Non-Fatal Strangulation Laws and Domestic Violence

This week is the anniversary of the attack which ultimately led to the death of Monica Weber-Jeter, a medical assistant and mother of five whose husband killed her after being released from prison on a charge of misdemeanor assault.  Her abusive husband served 11 days in jail for strangling Weber-Jeter and went on to stab her and leave her bleeding and in critical condition in front of two of their children.  She died a month later from the injury.  

This case has brought much awareness to the issue that in many states, including Ohio where this tragedy occurred, strangulation cannot be considered felony assault due to lack of overt physical damage to the victim.  Despite the lack of physical evidence, strangulation must be taken much more seriously, as it can lead quickly to life-long mental issues or death and even non-fatal strangulation is often a precursor to homicide.

According to our Violence Against Women resource, in one eleven-city study, non-fatal strangulation was present prior to 46% of IP homicides.  Abuse victims who have been strangled as a form of abuse are more than 7 times more likely to be murdered by their partner than other abused women.  One Chicago study found that nearly one-fourth of women murdered by an intimate partner were killed by strangulation.

For these reasons, many support the proposal that specifically non-fatal strangulation should be treated as felony assault, as it could easily result in immediate death and is most often an indication that the perpetrator is not only violent but willing to kill his or her partner.  In response to the tragedy they faced, Weber-Jeter’s family has begun a petition asking Ohio to change their laws about non-fatal strangulation.

- [TASKS FOR THIS EXERCISE]:
• A. Copy the text on strangulation laws word for word, from "This week is" up to and including "precursor to homicide.".
• B. Rewrite the paragraph of the text on strangulation laws that begins "According to our Violence Against Women resource" as a short list, keeping its main facts.
The items are separate material and not part of the text on strangulation laws.

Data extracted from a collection
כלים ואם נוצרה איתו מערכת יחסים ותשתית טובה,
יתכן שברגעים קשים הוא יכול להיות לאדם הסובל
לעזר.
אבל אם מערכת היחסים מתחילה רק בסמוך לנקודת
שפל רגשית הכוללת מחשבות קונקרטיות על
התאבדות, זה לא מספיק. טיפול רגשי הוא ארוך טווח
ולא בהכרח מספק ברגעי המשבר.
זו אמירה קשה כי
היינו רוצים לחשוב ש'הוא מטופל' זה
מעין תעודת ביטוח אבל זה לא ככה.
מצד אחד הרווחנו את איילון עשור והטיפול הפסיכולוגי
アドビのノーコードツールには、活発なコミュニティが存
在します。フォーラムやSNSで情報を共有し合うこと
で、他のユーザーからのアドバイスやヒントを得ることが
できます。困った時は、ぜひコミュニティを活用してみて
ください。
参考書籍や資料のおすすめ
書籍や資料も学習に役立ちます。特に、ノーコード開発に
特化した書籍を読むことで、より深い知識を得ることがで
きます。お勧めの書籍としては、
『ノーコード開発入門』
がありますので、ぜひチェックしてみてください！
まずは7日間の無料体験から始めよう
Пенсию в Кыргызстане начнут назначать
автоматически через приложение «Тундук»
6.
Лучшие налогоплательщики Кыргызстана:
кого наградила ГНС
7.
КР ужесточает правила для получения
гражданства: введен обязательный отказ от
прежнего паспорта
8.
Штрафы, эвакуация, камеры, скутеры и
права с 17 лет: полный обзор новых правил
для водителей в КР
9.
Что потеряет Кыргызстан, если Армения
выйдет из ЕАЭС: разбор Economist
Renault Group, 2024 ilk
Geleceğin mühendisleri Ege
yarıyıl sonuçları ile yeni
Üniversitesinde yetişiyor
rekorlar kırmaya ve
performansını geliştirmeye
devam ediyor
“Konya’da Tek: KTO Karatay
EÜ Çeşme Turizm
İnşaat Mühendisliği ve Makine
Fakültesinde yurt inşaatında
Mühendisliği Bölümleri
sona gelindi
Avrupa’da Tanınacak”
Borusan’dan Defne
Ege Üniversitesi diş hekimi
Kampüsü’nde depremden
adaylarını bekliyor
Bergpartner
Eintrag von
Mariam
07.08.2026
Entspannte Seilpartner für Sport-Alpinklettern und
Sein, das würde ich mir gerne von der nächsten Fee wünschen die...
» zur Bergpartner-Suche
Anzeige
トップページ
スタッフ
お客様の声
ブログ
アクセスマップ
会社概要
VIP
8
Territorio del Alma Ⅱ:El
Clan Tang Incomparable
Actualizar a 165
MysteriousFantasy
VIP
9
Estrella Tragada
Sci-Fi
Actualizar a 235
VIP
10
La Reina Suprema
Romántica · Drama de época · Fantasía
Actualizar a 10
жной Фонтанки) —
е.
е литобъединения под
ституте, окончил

- [ANSWER SET]:
• A.
This week is the anniversary of the attack which ultimately led to the death of Monica Weber-Jeter, a medical assistant and mother of five whose husband killed her after being released from prison on a charge of misdemeanor assault.  Her abusive husband served 11 days in jail for strangling Weber-Jeter and went on to stab her and leave her bleeding and in critical condition in front of two of their children.  She died a month later from the injury.  

This case has brought much awareness to the issue that in many states, including Ohio where this tragedy occurred, strangulation cannot be considered felony assault due to lack of overt physical damage to the victim.  Despite the lack of physical evidence, strangulation must be taken much more seriously, as it can lead quickly to life-long mental issues or death and even non-fatal strangulation is often a precursor to homicide.

• B.
- In one eleven-city study, non-fatal strangulation was present before 46% of IP homicides.
- Abuse victims who have been strangled are more than 7 times more likely to be murdered by their partner than other abused women.
- A Chicago study found that nearly one-fourth of women murdered by an intimate partner were killed by strangulation.